World models are powerful for planning, but current visual tokenizers encode each image into hundreds of tokens (e.g., 256–1024), making decision-time planning computationally prohibitive for real-time control. CompACT addresses this by compressing each observation into just 8–16 discrete tokens, unlocking orders-of-magnitude faster planning while preserving the essential information needed for accurate action selection.
Planning efficiency. ATE (absolute trajectory error), planning latency, and GPU peak memory on RECON. CompACT achieves competitive accuracy with dramatically lower latency and memory usage.
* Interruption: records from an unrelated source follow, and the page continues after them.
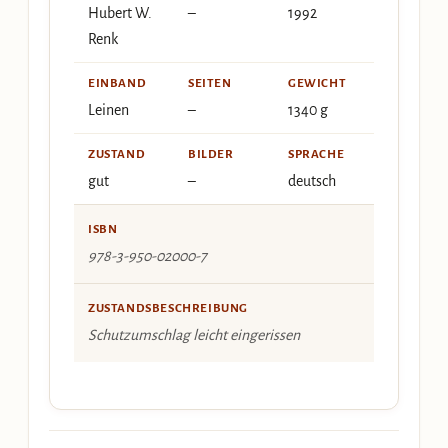
Hubert W.
–
1992
Renk
EINBAND
SEITEN
GEWICHT
Leinen
–
1340 g
ZUSTAND
BILDER
SPRACHE
gut
–
deutsch
ISBN
978-3-950-02000-7
ZUSTANDSBESCHREIBUNG
Schutzumschlag leicht eingerissen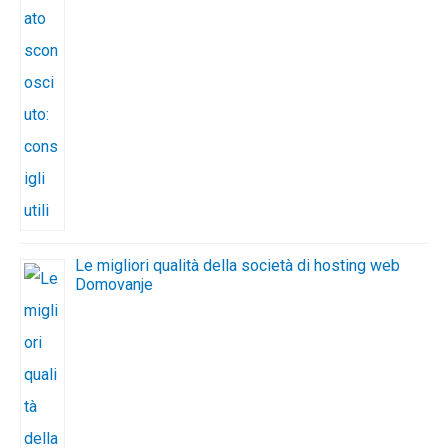
Le migliori qualità della società di hosting web
Domovanje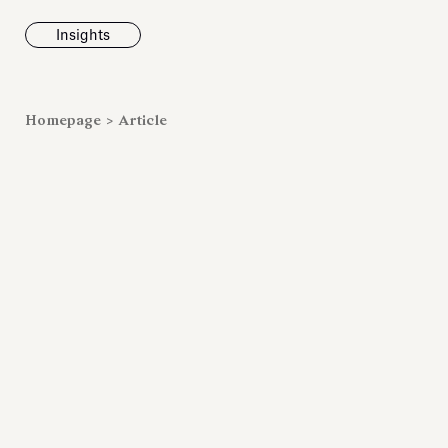
Insights
News
Homepage
>
Article
Fondazione To
inaugurates t
Marmora Ro
exhibition, e
Villa Albani T
Antiquarium
Read all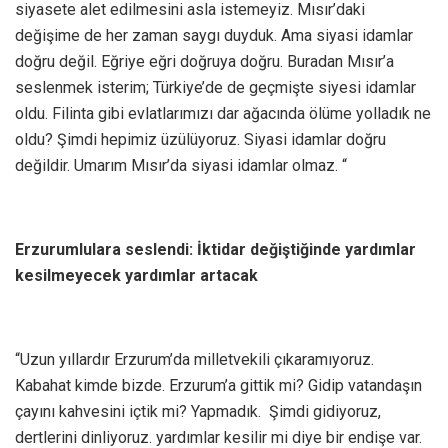
siyasete alet edilmesini asla istemeyiz. Mısır’daki
değişime de her zaman saygı duyduk. Ama siyasi idamlar
doğru değil. Eğriye eğri doğruya doğru. Buradan Mısır’a
seslenmek isterim; Türkiye’de de geçmişte siyesi idamlar
oldu. Filinta gibi evlatlarımızı dar ağacında ölüme yolladık ne
oldu? Şimdi hepimiz üzülüyoruz. Siyasi idamlar doğru
değildir. Umarım Mısır’da siyasi idamlar olmaz. “
Erzurumlulara seslendi: İktidar değiştiğinde yardımlar
kesilmeyecek yardımlar artacak
“Uzun yıllardır Erzurum’da milletvekili çıkaramıyoruz.
Kabahat kimde bizde. Erzurum’a gittik mi? Gidip vatandaşın
çayını kahvesini içtik mi? Yapmadık. Şimdi gidiyoruz,
dertlerini dinliyoruz. yardımlar kesilir mi diye bir endişe var.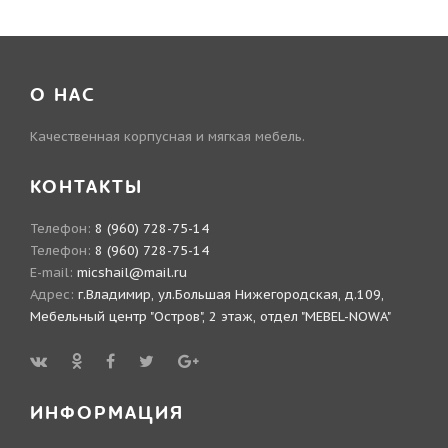
О НАС
Качественная корпусная и мягкая мебель.
КОНТАКТЫ
Телефон:
8 (960) 728-75-14
Телефон:
8 (960) 728-75-14
E-mail:
micshail@mail.ru
Адрес:
г.Владимир, ул.Большая Нижегородская, д.109,
Мебельный центр "Остров", 2 этаж, отдел "MEBEL-NOWA"
ИНФОРМАЦИЯ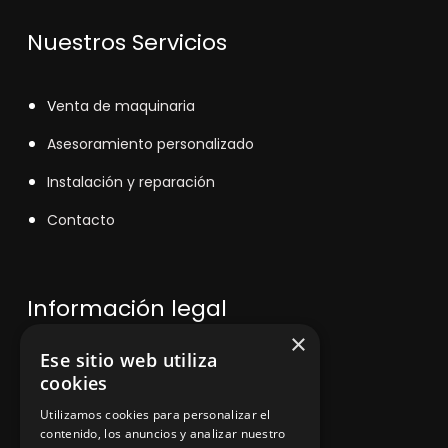
Nuestros Servicios
V
enta de maquinaria
Asesoramiento personalizado
Instalación y reparación
Contacto
Información legal
×
Ese sitio web utiliza
Política de privacidad
cookies
Aviso legal
Utilizamos cookies para personalizar el
contenido, los anuncios y analizar nuestro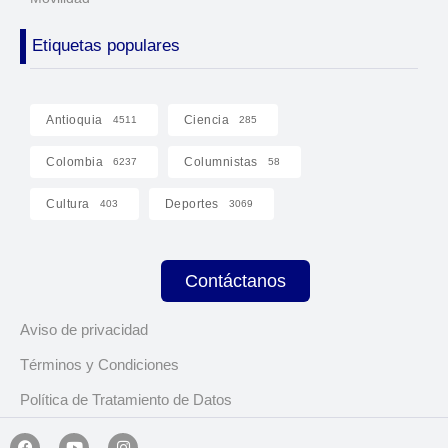
Etiquetas populares
Antioquia
Ciencia
4511
285
Colombia
Columnistas
6237
58
Cultura
Deportes
403
3069
Contáctanos
Aviso de privacidad
Términos y Condiciones
Política de Tratamiento de Datos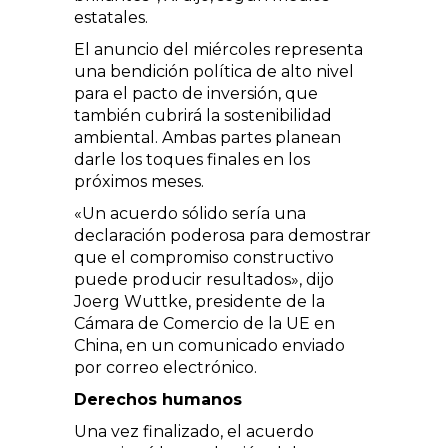
estatales.
El anuncio del miércoles representa
una bendición política de alto nivel
para el pacto de inversión, que
también cubrirá la sostenibilidad
ambiental. Ambas partes planean
darle los toques finales en los
próximos meses.
«Un acuerdo sólido sería una
declaración poderosa para demostrar
que el compromiso constructivo
puede producir resultados», dijo
Joerg Wuttke, presidente de la
Cámara de Comercio de la UE en
China, en un comunicado enviado
por correo electrónico.
Derechos humanos
Una vez finalizado, el acuerdo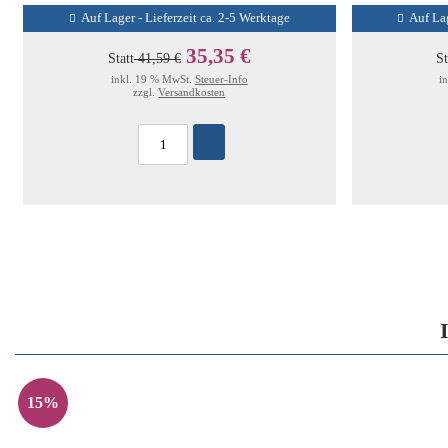
Auf Lager - Lieferzeit ca. 2-5 Werktage
Auf Lag
35,35 €
Statt
41,59 €
St
inkl. 19 % MwSt.
Steuer-Info
i
zzgl.
Versandkosten
15%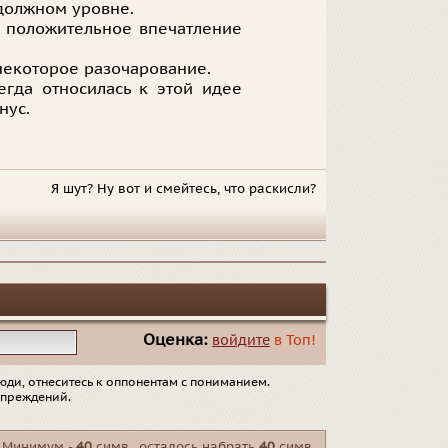
 должном уровне.
 положительное впечатление
 некоторое разочарование.
сегда относилась к этой идее
нус.
Я шут? Ну вот и смейтесь, что раскисли?
Оценка:
войдите
в Топ!
юди, отнеситесь к оппонентам с пониманием.
упреждений.
Минимум -
40
симв., осталось набрать
40
симв.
CompACT introduces two key ideas: (1) Semantic encoding via a frozen DINOv3 backbone paired with a latent resampler that distills visual features into a compact set of discrete tokens, preserving planning-critical semantics while discarding low-level reconstruction details. (2) Generative decoding through an MM-DiT-based decoder that unmasks target VQGAN tokens conditioned on the compact latent tokens, enabling faithful pixel-level reconstruction when needed.
Overview of the proposed latent world model formulation. (a) An image tokenizer is trained to map an input image into compact latent tokens. (b) A latent world model is trained to model the conditional distribution of the future state. (c) The world model is applied to decision-time planning via sampling-based optimization (e.g., CEM).
Tokenizer architecture detail. During training, only the latent resampler and Dcompact are updated. The frozen DINOv3 encoder provides semantic features, while a pre-trained VQGAN encoder produces masked target tokens for the generative decoder.
CompACT tokens naturally attend to coherent, semantically meaningful scene elements—such as objects, structures, and manipulation targets—without any explicit supervision for spatial decomposition. This emergent modularity makes the compact representation interpretable and well-suited for structured planning.
Attention visualization for compact latent tokens in the latent resampler. Each token attends to a semantically coherent region. Brighter color indicates higher attention score.
Qualitative results of reconstruction with CompACT. Despite using only 8 tokens, CompACT reconstructions preserve the essential visual structure needed for planning.
On RECON navigation: CompACT achieves ~40× planning speedup with comparable accuracy to 784-token baselines, enabling real-time planning on a single GPU. On RoboNet manipulation: CompACT achieves ~3× lower action prediction error and 5.2× faster generation. The world model scales to 750M parameters while remaining fast enough for practical deployment.
Navigation planning results. Among sampled action candidates, the worst two and best action sequences are shown. CompACT enables effective planning by accurately simulating future states.
Action-conditioned video generation. Red and green boxes indicate incorrect and correct end-effector positions, respectively. CompACT generates more physically plausible action-conditioned futures.